# Thread: Joint distrib of gamma distribs

1. ## Joint distrib of gamma distribs

Let X_i, with i \epsilon {1,2,3} be independant r.v. and suppose that X_i \epsilon Gamma(r_i,1).
Now set:
Y_1= X_1/(X_1+X_2)
Y_2= (X_1+X_2)/(X_1+X_2+X_3)
Y_3= X_1+X_2+X_3

Determine the joint distrib of Y_1, Y_2, Y_3.

What is the best strategy to tackle this problem? rewrite X_i in Y_i and try to find a jacobian? I tried that but i got some divided by 0 in it.

(answer: f_\vec{y}(\vec{y})=1/(gamma(r_1)*gamma(r_2)*gamma(r_3))*y_1^{r_1-1}*y_2^{r_1+r_2-1}*y_3^{r_1+r_2+r_3-1}*(1-y_1)^{r_2-1}*(1-y_2)^{r_3-1}*exp(-y_3) with 0<y_1<1, 0<y_2<1 and y_3>0 )

im sorry about the notation but i did not get the mathmode to work...

2. Yeah, the Jacobian should work. I don't see where a divided by 0 has an opportunity to occur, but man the det of the Jacobian matrix doesn't look very fun to compute or work with. You should end up with

$X_1 = Y_1 Y_2 Y_3$
$X_2 = Y_2 Y_3 - Y_1 Y_2 Y_3$
$X_3 = Y_3 - Y_2 Y_3$

[assuming I did this right]

Update: Yep, just finished it and this works. It works out super nice, particularly the Jacobian simplifies to $Y_2 Y_3 ^2$ and it happens to be exactly what you need. They're independent, weird o.O I'm guessing you can extend this result to an arbitrary number of independent gammas.

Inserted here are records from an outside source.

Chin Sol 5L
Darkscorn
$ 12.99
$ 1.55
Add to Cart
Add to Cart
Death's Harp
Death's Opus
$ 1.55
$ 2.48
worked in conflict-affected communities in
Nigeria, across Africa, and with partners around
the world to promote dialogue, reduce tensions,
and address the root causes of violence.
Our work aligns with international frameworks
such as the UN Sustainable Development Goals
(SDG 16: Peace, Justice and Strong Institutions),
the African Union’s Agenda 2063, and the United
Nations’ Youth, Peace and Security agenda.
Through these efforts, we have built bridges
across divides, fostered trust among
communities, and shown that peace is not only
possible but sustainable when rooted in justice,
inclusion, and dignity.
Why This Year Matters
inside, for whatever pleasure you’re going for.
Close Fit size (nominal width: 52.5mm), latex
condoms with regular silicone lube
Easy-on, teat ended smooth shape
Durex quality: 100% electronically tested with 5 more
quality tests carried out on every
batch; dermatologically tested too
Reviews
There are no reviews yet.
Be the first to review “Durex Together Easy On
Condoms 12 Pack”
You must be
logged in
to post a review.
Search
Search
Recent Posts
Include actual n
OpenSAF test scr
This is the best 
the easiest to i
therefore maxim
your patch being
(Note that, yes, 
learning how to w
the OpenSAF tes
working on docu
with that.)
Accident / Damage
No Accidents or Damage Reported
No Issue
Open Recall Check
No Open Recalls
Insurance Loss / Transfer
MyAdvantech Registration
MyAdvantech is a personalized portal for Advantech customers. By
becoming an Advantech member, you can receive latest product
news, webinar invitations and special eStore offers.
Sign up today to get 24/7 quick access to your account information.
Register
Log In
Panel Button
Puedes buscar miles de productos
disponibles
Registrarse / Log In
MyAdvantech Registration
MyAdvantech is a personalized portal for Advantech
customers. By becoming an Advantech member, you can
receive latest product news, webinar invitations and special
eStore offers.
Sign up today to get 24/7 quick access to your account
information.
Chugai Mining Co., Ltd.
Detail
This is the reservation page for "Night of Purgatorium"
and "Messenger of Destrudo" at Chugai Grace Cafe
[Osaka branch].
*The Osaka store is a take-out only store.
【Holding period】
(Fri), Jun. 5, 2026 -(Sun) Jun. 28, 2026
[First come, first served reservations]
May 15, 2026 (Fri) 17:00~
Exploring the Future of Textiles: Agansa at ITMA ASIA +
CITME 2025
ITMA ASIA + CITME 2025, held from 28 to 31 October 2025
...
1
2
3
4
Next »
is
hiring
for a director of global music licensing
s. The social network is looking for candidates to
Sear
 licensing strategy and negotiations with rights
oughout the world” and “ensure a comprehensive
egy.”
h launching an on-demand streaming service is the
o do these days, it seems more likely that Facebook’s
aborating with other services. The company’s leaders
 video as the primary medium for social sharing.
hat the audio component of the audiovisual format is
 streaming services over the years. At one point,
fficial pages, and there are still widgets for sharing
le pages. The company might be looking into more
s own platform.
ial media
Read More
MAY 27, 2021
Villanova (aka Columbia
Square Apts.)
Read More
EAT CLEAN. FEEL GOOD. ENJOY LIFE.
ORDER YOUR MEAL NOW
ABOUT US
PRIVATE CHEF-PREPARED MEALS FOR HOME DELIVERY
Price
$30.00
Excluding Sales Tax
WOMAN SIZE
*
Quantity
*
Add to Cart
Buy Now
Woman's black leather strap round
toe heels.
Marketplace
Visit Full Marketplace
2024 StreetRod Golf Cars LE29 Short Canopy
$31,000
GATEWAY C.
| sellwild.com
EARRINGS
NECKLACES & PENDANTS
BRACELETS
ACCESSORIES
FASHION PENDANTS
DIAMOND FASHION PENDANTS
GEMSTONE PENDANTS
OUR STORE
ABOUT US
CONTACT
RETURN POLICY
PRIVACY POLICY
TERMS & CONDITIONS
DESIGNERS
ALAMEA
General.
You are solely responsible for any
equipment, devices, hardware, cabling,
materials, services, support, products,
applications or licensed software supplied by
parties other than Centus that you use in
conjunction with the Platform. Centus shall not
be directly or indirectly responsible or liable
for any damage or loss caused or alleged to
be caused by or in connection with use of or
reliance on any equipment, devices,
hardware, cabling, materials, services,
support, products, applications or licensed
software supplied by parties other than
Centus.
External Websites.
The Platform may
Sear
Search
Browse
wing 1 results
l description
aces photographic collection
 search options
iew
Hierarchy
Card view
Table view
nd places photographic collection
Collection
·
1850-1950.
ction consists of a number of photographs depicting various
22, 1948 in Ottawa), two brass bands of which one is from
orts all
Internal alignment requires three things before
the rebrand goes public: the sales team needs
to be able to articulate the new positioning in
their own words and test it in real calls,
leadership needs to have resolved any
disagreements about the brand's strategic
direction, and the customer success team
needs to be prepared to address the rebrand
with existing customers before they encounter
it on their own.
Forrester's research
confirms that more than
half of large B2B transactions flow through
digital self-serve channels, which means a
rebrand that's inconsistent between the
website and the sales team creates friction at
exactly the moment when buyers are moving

3. Originally Posted by theodds
They're independent, weird o.O I'm guessing you can extend this result to an arbitrary number of independent gammas.
If I may add a piece of explanation.

This, and its generalization, are consequences of two simpler and widely known facts (perhaps previous questions?):
If $X,Y$ are independent random variables respectively distributed according to $\Gamma(\alpha,1)$ and $\Gamma(\beta,1)$, then
a) $X+Y$ has $\Gamma(\alpha+\beta,1)$ distribution
b) $\frac{X}{X+Y}$ has $B(\alpha,\beta)$ distribution and is independent of $X+Y$.

Then you use these properties several times: if $X_i$, $1\leq i\leq n$ are independent random variables with respective distributions $\Gamma(r_i,1)$, $1\leq i\leq n$, then:
- $\frac{X_1}{X_1+X_2}$ is $B(r_1,r_2)$ distributed and independent of $X_1+X_2$ (and of $X_3,\ldots,X_n$)
- $Y_2=X_1+X_2$ is $\Gamma(r_1+r_2,1)$ distributed, hence you can repeat the first step to the sequence $(Y_2,X_3,X_4,\ldots,X_n)$: $\frac{Y_2}{Y_2+X_3}$ is $B(r_1+r_2,r_3)$ distributed and independent of $Y_3=Y_2+X_3=X_1+X_2+X_3$, which is $\Gamma(r_1+r_2+r_3,1)$ distributed.
- and so on.

4. That also would make the problem much easier. I saw that the 2nd and 3rd were independant gamma and beta based on (a) and (b) above, but I figured you'd only be able to get pairwise independance of those two.